**Exercise**
Look through the entries that follow and return each line that has the string "Conseil".

**Given information**
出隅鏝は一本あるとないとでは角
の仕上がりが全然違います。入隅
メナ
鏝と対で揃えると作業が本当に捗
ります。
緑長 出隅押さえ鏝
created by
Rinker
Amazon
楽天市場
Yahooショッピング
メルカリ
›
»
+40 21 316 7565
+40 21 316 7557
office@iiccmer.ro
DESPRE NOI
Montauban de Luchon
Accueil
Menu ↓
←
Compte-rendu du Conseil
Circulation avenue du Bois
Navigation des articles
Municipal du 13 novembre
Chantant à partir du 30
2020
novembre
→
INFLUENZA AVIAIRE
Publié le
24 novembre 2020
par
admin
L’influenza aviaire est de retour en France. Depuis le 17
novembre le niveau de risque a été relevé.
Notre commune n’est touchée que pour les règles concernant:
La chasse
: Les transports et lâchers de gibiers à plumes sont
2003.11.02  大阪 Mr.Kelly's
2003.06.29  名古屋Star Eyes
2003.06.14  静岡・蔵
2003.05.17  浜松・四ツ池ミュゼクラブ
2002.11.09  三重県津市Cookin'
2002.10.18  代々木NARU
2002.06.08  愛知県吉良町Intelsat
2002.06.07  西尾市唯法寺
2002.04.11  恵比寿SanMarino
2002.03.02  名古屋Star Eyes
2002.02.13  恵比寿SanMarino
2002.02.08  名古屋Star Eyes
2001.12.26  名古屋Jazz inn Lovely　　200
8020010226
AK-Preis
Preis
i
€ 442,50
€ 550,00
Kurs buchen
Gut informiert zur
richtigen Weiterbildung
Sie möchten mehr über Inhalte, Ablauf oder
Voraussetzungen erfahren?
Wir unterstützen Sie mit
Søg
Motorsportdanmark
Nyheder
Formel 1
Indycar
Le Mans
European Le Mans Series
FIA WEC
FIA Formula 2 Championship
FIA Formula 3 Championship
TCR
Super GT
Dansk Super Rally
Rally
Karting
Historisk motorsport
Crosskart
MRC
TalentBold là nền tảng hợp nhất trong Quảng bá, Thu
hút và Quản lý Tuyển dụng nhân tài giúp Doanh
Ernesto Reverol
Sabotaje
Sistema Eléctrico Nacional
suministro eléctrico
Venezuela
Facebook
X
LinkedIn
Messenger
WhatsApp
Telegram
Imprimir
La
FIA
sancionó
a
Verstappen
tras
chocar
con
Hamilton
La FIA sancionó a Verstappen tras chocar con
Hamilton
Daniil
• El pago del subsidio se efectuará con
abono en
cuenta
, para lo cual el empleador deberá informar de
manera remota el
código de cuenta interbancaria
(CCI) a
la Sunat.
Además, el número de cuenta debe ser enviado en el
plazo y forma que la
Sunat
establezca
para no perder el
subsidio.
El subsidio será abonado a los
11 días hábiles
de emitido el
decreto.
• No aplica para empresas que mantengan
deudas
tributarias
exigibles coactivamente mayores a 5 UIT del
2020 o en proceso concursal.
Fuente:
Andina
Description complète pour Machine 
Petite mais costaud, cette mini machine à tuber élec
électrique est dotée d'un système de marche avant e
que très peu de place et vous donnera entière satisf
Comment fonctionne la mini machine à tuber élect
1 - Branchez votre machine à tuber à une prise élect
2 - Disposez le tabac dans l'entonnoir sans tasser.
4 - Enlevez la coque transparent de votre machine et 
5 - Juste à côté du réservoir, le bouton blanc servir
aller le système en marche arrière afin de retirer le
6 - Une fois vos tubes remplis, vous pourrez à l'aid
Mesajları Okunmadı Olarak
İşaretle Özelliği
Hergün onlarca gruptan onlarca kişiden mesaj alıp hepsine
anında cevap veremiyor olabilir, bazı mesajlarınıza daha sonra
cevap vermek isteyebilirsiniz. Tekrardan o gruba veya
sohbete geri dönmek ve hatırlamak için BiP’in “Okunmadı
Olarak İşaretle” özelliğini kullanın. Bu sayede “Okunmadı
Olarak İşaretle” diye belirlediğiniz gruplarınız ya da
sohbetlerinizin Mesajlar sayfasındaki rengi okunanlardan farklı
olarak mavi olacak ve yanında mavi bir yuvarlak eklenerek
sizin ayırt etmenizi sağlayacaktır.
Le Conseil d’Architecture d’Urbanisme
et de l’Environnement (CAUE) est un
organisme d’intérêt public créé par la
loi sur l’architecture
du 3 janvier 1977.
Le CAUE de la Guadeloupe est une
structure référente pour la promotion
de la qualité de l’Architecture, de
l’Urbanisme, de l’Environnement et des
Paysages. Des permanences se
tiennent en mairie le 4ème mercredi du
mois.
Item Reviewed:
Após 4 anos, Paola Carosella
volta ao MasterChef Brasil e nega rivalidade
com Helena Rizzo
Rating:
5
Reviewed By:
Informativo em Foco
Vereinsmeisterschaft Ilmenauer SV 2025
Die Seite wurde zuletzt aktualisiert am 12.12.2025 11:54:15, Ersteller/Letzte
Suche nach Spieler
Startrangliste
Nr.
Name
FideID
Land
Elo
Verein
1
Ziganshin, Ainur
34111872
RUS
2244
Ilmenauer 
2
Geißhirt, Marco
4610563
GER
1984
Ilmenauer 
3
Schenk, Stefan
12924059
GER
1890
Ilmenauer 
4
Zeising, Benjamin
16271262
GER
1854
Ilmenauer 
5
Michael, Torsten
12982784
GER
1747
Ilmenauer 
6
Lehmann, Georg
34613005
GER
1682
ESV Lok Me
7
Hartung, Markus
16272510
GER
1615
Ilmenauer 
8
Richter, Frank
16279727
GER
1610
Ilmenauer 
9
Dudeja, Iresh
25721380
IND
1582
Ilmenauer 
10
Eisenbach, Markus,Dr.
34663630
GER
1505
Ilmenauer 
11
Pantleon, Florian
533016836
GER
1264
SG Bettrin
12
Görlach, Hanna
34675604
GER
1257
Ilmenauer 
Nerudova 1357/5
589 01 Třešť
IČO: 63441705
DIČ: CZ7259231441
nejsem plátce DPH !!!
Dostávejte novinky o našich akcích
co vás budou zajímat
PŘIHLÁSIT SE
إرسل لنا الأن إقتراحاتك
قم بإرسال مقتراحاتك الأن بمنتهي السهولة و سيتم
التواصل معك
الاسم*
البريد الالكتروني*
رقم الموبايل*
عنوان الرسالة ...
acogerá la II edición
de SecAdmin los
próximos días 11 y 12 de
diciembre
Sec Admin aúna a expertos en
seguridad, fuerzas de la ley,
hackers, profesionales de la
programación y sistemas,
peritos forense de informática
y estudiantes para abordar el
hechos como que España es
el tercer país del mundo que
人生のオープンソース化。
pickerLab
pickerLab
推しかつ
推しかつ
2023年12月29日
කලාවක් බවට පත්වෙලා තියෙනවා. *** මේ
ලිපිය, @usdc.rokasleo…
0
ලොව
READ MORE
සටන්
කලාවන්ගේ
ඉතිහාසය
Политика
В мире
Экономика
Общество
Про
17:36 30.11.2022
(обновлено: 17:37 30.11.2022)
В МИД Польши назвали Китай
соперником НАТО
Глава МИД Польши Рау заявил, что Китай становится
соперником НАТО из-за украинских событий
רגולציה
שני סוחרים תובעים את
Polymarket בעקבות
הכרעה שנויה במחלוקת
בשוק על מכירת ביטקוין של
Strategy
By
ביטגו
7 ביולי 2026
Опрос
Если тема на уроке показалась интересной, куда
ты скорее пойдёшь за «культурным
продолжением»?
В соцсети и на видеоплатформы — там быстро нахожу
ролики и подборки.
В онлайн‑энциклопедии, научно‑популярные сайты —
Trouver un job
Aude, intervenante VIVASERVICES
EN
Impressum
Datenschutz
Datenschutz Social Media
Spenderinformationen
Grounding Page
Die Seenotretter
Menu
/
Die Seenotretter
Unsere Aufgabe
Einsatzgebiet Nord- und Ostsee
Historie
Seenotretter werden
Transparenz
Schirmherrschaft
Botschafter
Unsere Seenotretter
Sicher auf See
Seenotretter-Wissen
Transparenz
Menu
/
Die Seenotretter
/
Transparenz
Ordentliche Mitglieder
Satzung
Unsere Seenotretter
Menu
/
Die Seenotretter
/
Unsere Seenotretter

**Task solution**
Compte-rendu du Conseil
Le Conseil d’Architecture d’Urbanisme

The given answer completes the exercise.